Westside Middle operator Representatives for the charter operator of Westside Middle, including principal Dr. Lawanda Clark, described leadership instability that followed consolidation of multiple campuses into a single school. The operator said it has returned to a traditional leadership model with a single principal, added an RTI (response to intervention) lead, and instituted deliberate weekly coaching and observation cycles. Clark said the school’s average daily attendance has improved and chronic absenteeism is down after targeted outreach, transportation supports and incentives; the committee recommended a corrective action plan for continued oversight and codified monitoring.

Memphis College Prep Leaders at Memphis College Prep described a steep drop in math outcomes last year and said chronic absenteeism was a primary driver of low performance. The school cited transportation contracts, a 21‑day attendance challenge, student incentives and resource fairs that connect families with social services as reasons for a recent sharp improvement in attendance. Memphis College Prep also described retraining for interventionists, new lesson‑plan fidelity checks and redeployment of coaches into classrooms.

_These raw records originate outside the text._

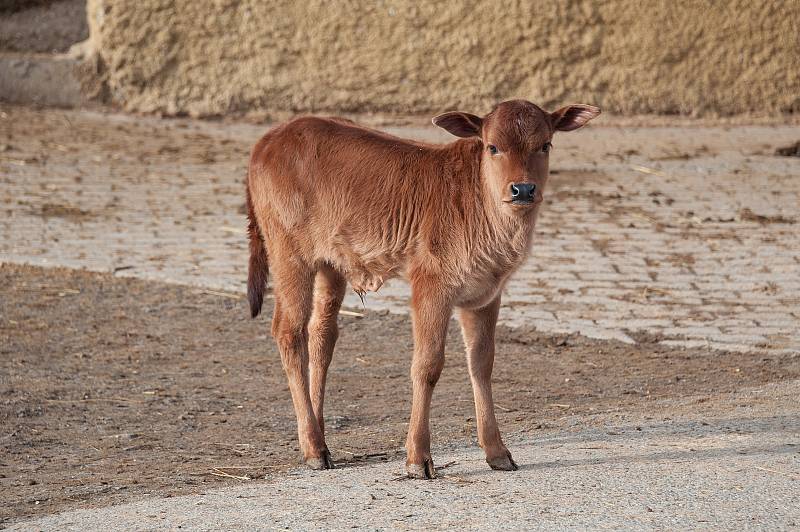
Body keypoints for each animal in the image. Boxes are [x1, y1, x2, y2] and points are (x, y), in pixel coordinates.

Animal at [247, 100, 596, 478]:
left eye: (545, 144)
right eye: (493, 147)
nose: (523, 189)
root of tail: (270, 138)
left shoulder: (486, 294)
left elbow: (482, 364)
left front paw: (497, 451)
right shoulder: (431, 286)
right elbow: (427, 365)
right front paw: (418, 457)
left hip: (331, 264)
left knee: (321, 335)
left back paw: (318, 436)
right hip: (289, 255)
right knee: (289, 332)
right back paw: (313, 447)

Memphis Merit Academy The charter school acknowledged consecutive F letter grades in recent years tied to leadership turnover and the adoption of new, state‑approved curricula. Founder Lakena Booker and newly hired instructional leader Jacqueline Brown Lewis outlined a stabilization plan: more content coaching, partnerships (literacy and math providers), expanded high‑dosage tutoring and investments in facilities and health services. The school reported measurable growth on interim assessments and said it has a significant community waiting list despite the accountability designation; the subcommittee recommended a corrective action plan to be formalized with the state.

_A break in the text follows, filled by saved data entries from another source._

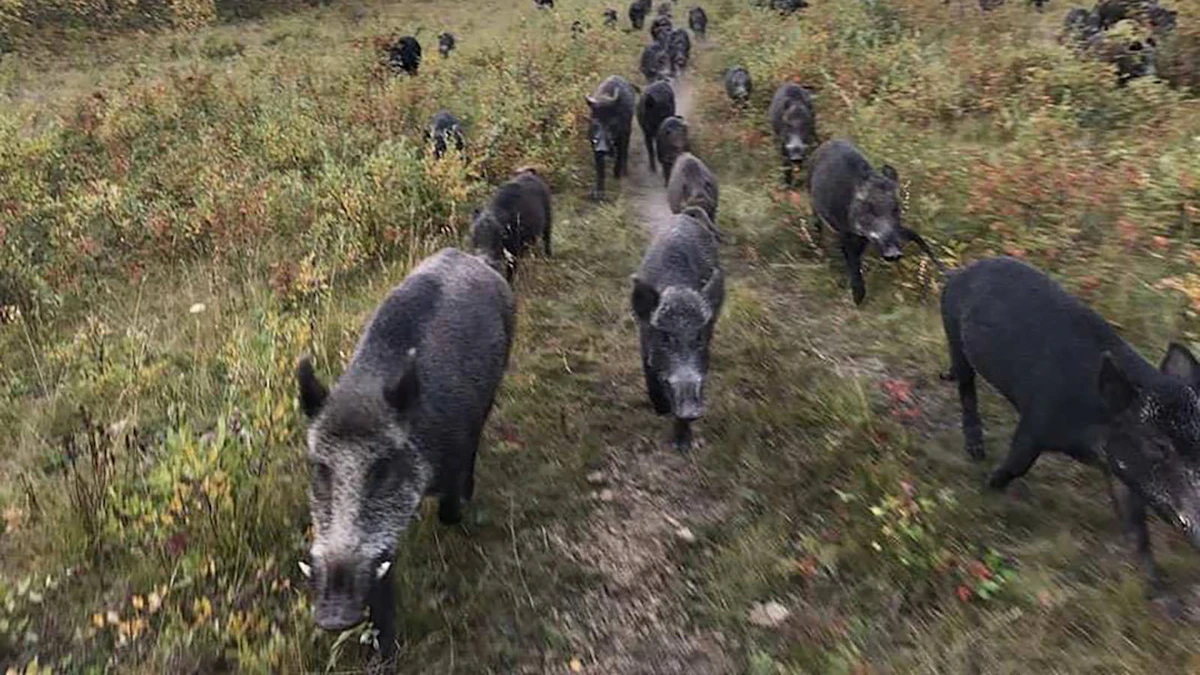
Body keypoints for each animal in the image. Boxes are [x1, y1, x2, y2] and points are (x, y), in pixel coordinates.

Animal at [296, 247, 515, 658]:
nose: (334, 614)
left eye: (383, 469)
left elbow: (449, 508)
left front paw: (457, 511)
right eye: (320, 468)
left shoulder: (455, 449)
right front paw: (383, 657)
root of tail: (475, 258)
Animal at [632, 210, 724, 451]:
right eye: (665, 337)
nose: (692, 410)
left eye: (699, 337)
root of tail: (684, 215)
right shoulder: (643, 343)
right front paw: (661, 410)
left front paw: (684, 447)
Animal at [807, 139, 945, 305]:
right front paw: (858, 299)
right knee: (817, 224)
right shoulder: (845, 231)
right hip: (812, 201)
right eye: (869, 209)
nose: (894, 253)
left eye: (896, 208)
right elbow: (852, 259)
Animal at [941, 256, 1200, 583]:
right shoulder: (1036, 423)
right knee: (967, 389)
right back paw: (975, 451)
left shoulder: (1119, 469)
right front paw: (987, 489)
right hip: (954, 335)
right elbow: (1017, 465)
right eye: (1158, 445)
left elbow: (1135, 524)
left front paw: (1154, 586)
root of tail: (959, 272)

What happens next The subcommittee’s recommendations will go to the full State Board of Education at its May meeting. If approved, districts and schools will work with the State Department of Education to convert the committee’s findings and the districts’ stated strategies into a corrective action plan that sets timelines, monitoring milestones and supports.

Why it matters Committee members repeatedly told district and charter leaders that the State’s primary concern is keeping students in classrooms and ensuring consistent, high‑quality Tier 1 instruction. Attendance, teacher licensure and leadership capacity emerged as crosscutting priorities: the districts and operators that showed the most progress combined curriculum alignment and frequent classroom‑level coaching with pragmatic supports that remove barriers to attendance (transportation, partnerships and court involvement in truancy cases). As the committee framed it, the corrective action plan process is intended to codify those approaches and provide a structure for state‑level partnership and accountability.

The committee emphasized that the corrective action plan is not intended as punishment but as a tool to marshal state and local resources and to track short‑ and medium‑term milestones that will be reviewed publicly.

Notable direct quotes “‘A corrective action plan is not a punitive measure,’” Cobins told attendees as he opened the hearings. “We’re all in this together.”

“‘We are clear‑eyed about where we stand, transparent about the factors that brought us here, and unwavering in our commitment…’” Dr. Richmond said in describing the district’s new academic plan for Memphis Shelby County Schools.

Next procedural steps If the full State Board approves the committee’s recommendations in May, districts and schools will work with the department on written corrective action plans. Those plans typically include measurable benchmarks, reporting cadences and a defined monitoring relationship between the LEA and the state.